5. Set a common goal to save the relationship
To maintain a relationship during a crisis period, it is important to set a goal to maintain your union despite all the accumulated irritation, unjustified hopes, quarrels, and hurtful words. The intention to save your relationship requires a lot of effort, patience, and time: sometimes it takes months or even years to resolve a crisis. Breaking up is certainly easier, but in this case, you will not only give up a chance to maintain a relationship, but you will also most likely face similar difficulties in the future: any crisis in a relationship is nothing more than a reflection of our own “growth points”, a signal that we need to work on ourselves.
6. Talk to each other
The breakups of many couples could have been avoided if the partners had learned to talk to each other. How to save a relationship over text? You can do this online, for example, if you are chatting on a dating site, or when meeting with a partner. We advise you to start with one useful exercise that will help you save relationships. Here are important rules:
- Every day, the couple needs to allocate 20 minutes to communicate with each other, and you need a timer for such a conversation.
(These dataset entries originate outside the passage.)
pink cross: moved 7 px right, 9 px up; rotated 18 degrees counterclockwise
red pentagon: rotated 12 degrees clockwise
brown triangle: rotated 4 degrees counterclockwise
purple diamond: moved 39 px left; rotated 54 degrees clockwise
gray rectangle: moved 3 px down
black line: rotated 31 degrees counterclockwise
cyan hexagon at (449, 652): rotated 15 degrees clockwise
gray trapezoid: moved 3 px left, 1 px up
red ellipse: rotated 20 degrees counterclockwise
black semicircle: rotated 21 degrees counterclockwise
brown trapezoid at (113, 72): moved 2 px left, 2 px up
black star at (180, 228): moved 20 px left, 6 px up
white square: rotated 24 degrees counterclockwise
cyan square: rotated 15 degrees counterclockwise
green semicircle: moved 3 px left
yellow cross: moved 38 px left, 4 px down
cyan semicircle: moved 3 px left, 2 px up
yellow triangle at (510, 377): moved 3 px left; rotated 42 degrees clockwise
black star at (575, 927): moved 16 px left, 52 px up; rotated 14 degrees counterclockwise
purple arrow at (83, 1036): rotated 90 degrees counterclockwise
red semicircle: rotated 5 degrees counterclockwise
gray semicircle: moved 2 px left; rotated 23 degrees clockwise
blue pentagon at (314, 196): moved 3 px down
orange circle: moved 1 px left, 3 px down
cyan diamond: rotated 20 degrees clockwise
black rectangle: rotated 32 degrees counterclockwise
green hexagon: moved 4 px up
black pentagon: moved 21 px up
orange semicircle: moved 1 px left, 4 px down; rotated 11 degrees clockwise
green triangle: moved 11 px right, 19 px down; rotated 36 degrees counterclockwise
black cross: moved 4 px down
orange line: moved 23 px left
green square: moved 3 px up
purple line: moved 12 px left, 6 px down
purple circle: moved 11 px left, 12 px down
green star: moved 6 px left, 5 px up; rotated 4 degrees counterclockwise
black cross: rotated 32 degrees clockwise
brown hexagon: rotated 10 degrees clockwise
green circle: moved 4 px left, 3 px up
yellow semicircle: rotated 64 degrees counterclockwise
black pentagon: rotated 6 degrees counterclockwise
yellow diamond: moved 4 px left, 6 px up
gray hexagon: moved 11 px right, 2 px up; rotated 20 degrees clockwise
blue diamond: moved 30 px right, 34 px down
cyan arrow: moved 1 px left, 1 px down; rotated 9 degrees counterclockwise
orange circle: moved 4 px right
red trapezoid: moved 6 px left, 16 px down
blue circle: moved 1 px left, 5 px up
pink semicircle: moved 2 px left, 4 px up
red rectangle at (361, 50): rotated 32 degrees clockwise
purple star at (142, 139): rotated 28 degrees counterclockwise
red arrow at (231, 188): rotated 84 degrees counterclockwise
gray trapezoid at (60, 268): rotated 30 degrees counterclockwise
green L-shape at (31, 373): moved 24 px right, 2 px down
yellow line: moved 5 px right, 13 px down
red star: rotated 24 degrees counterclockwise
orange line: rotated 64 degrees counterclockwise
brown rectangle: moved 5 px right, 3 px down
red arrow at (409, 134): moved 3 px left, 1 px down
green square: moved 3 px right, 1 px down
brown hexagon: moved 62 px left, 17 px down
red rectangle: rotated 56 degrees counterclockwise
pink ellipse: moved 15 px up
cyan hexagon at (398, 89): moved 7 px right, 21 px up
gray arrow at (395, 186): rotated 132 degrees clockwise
- Each participant gets one minute to speak. One minute and not a second more!
- After a minute, you must stop, even if you did not have time to finish the sentence. It is forbidden to raise your tone, speak too fast or ask questions.
- Your task at this moment is to share your thoughts and feelings without trying to offend the interlocutor. The point is that during those 60 seconds you get your partner’s full attention.
- The listener also needs to follow several rules: it is necessary to listen to the interlocutor, looking at them, without any reactions. Your job is to just listen carefully. You can’t ask questions either.
- Then, at the end of the minute, you change roles and continue to take turns talking to each other for 10 to 20 minutes.
After just two weeks of this self-guided “therapy,” you will notice a huge difference in your relationship.
Every couple has a period of crisis sooner or later, and your task is to be able to cope with it. Remember: if two people consciously want the main thing: to be together, then they can withstand any “hurricanes”, and periodically coming crises become another opportunity to become closer and happier in your relationships.